C’est du côté des chrétiens que la réaction a été la plus vive et la plus rapide. Dès que la nouvelle de l’exécution a été connue le 4 juillet, Mgr Andrew Francis, évêque de Multan, a condamné vigoureusement « un acte inhumain et d’une extrême gravité ». Confiant à l’agence Fides le 6 juillet qu’il se sentait « honteux que ce drame se soit produit dans [son] diocèse », l’évêque a confirmé que toute la communauté catholique « suivait l’affaire dans la prière, avec attention mais prudence ». En tant que président de la Commission pour le Dialogue interreligieux de la Conférence épiscopale, il a assuré que « l’Eglise redoublerait d’efforts pour dialoguer avec les responsables musulmans » afin de mettre fin à la violence religieuse « en augmentation constante dans la région » (1).

Le district de Bahawalpur, qui abrite de très nombreuses madrasas tenues par des islamistes, est le théâtre d’actes de violence et d’exécutions extrajudiciaires récurrents. Le P. Samuel Raphael, qui dessert l’église St. Dominic à Bahawalpur, confirme que les chrétiens du diocèse craignent de plus en plus pour leur vie. « [Ce dernier acte de violence] signifie qu’une société inhumaine et intolérante est en train de se mettre en place à un rythme accéléré (…) ,explique le prêtre, car aujourd’hui c’est la population elle-même qui décide de se substituer à la justice. »

Des propos qui rejoignent ceux de l’évêque d’Islamabad-Rawalpindi, Mgr Rufin Anthony, lequel a appelé les autorités « à comprendre qu’il était enfin temps de légiférer pour protéger les innocents » et d’assurer, pour commencer, la sécurité des personnes accusées sur de simples allégations non vérifiées. « Combien de sang devra-t-il couler encore,  s’est-il indigné, avant que cessent l’impunité, l’illégalité et la liberté dont jouissent ceux qui se font justice eux-mêmes ! »

Peter Jacob, secrétaire exécutif de la Commission ‘Justice et Paix ‘de la Conférence épiscopale du Pakistan (NCJP), a rapporté que depuis le début de l’année 2012, au moins trois personnes (deux musulmans et un chrétien) avaient été victimes d’exécutions extrajudiciaires et 88 autres étaient toujours en attente de jugement pour blasphème. Avec différentes ONG comme la Fondation Masihi ou encore Life for All, la NCJP a demandé l’intervention de la Cour suprême du Pakistan afin de « garantir l’Etat de droit dans le pays » et mettre fin aux abus de la loi anti-blasphème, qui ne cessent de croître.
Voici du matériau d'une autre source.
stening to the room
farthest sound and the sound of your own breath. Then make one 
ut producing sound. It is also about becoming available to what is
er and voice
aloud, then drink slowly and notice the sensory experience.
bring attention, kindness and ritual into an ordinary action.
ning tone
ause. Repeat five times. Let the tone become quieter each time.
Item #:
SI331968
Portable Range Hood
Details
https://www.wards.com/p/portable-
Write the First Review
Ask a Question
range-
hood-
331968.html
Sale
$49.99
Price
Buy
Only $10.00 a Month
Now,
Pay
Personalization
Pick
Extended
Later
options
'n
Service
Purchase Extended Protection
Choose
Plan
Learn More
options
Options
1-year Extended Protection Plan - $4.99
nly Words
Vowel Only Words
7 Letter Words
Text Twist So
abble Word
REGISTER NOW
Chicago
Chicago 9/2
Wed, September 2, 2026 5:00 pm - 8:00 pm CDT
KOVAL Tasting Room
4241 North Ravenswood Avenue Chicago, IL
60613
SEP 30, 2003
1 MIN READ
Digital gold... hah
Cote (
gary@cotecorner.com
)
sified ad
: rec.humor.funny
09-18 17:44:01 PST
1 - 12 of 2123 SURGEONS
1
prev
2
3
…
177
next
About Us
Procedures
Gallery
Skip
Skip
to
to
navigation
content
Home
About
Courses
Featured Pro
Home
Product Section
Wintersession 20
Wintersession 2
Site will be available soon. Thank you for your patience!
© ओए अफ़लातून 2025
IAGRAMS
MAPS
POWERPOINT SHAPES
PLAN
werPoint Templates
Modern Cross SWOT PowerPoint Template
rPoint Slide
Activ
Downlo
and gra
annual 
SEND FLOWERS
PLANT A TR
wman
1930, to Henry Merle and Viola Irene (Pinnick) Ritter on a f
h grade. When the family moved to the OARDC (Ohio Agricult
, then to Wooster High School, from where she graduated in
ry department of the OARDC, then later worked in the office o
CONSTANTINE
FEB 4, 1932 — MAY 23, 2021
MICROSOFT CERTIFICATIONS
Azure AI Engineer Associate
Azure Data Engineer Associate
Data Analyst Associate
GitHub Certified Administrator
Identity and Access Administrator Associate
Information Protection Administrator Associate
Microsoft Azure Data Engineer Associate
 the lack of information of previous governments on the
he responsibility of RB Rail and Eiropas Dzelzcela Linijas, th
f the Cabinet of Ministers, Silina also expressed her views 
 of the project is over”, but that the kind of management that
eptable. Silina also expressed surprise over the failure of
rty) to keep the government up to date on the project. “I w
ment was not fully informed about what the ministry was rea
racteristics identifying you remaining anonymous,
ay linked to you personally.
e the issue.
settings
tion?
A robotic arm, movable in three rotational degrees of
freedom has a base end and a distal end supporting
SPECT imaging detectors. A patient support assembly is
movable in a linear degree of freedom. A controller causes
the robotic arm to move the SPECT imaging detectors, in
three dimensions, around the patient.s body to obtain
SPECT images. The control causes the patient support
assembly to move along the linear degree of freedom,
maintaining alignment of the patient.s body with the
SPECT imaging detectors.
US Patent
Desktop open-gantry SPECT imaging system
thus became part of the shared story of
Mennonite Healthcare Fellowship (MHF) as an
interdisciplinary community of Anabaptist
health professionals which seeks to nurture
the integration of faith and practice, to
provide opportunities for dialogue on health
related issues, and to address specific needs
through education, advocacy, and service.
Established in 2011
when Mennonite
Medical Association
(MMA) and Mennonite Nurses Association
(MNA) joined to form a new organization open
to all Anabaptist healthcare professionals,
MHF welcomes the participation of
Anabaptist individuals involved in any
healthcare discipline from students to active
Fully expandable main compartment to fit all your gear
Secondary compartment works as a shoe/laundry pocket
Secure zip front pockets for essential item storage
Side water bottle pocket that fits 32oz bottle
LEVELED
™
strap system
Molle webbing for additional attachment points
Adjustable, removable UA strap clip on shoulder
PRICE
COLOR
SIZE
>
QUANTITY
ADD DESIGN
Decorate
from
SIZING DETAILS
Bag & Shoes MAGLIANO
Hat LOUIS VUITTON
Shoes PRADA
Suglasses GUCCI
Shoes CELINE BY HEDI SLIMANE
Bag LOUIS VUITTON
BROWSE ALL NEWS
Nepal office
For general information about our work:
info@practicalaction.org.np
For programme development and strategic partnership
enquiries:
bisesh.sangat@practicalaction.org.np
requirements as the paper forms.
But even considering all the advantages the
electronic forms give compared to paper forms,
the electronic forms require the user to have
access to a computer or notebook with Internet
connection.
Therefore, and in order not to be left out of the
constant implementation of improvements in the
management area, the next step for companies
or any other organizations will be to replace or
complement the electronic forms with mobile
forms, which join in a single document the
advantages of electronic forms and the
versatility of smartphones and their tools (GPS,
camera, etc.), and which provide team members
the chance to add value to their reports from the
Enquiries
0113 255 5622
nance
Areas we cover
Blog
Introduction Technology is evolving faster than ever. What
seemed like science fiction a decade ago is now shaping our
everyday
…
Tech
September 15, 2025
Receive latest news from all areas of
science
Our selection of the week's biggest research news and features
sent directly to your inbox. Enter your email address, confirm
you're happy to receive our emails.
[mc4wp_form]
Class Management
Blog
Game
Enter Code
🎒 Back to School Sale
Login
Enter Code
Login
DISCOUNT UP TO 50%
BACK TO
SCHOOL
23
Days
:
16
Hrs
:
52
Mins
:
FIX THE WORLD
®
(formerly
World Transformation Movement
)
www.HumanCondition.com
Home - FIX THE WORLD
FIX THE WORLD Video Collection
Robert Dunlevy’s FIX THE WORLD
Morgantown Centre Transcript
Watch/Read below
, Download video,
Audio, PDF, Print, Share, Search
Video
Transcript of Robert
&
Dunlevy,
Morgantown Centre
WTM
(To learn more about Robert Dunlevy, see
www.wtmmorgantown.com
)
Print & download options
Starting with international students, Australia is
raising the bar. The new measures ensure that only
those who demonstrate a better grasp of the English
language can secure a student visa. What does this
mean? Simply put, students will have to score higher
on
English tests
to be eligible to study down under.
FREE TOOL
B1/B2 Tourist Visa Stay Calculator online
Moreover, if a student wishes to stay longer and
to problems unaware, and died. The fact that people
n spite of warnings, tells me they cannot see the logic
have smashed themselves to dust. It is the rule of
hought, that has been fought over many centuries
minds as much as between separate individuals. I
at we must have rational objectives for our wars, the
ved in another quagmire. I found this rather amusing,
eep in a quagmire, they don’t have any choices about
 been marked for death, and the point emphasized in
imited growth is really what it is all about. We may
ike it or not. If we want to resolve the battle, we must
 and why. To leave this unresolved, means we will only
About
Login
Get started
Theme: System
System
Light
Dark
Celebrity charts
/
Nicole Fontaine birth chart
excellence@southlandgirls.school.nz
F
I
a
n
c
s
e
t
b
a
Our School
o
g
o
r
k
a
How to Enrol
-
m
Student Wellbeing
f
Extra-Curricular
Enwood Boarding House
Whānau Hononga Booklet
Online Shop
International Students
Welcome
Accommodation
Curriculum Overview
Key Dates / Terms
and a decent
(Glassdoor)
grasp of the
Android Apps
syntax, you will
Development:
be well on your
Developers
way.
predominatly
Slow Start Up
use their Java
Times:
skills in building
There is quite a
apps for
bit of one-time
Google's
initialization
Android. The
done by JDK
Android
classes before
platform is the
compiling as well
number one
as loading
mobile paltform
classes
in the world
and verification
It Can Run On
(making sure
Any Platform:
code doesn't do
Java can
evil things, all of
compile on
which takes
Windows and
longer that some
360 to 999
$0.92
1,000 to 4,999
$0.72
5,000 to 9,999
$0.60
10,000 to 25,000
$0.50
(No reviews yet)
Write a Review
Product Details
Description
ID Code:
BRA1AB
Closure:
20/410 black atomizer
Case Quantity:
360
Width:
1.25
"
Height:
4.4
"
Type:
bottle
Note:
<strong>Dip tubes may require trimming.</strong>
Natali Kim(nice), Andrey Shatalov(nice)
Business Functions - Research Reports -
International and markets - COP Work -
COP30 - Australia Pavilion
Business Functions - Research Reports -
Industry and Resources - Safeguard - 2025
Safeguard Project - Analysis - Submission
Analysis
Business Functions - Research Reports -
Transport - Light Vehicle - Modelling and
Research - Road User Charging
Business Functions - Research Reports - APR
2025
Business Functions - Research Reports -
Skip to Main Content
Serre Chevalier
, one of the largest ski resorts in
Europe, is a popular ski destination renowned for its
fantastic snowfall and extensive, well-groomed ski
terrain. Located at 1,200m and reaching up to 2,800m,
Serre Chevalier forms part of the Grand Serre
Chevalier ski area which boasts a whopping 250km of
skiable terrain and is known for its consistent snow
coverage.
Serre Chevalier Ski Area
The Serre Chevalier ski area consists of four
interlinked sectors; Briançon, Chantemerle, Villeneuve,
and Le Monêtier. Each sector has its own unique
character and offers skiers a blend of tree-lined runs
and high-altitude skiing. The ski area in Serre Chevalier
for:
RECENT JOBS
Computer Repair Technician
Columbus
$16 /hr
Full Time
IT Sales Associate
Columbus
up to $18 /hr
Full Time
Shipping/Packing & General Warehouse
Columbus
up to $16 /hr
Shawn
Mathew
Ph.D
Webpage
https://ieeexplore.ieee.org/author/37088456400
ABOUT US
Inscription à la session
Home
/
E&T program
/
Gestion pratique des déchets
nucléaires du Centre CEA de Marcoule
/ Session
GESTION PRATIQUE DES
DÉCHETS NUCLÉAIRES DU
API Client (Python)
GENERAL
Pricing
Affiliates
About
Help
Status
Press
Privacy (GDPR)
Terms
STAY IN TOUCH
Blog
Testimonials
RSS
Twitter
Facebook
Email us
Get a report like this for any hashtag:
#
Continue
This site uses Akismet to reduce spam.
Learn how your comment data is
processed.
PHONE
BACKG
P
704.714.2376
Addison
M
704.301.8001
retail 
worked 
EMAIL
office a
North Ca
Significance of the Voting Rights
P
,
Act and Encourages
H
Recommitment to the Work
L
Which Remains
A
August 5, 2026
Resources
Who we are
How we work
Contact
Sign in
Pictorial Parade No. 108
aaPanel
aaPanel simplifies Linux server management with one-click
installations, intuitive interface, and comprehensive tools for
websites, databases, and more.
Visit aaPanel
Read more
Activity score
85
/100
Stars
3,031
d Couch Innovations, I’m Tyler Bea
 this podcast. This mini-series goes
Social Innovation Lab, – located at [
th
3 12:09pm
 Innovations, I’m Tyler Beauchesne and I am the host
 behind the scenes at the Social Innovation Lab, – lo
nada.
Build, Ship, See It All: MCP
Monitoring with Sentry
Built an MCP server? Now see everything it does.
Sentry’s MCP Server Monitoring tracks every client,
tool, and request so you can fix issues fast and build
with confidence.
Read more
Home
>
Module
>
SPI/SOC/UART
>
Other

Dans une démarche officielle plutôt rare, le président Asif Ali Zardari a exprimé jeudi 5 juillet, son « profond chagrin » et s’est déclaré « excessivement choqué par cet atroce incident ». Le président pakistanais a rappelé que nul n’avait le droit de se substituer à la justice, quel que soit le crime commis. Il a chargé son ministre de l’Intérieur, Rehman Malik , de lui remettre un rapport en urgence sur les faits et l’enquête en cours. Depuis le drame, aucun des assaillants n’a été arrêté.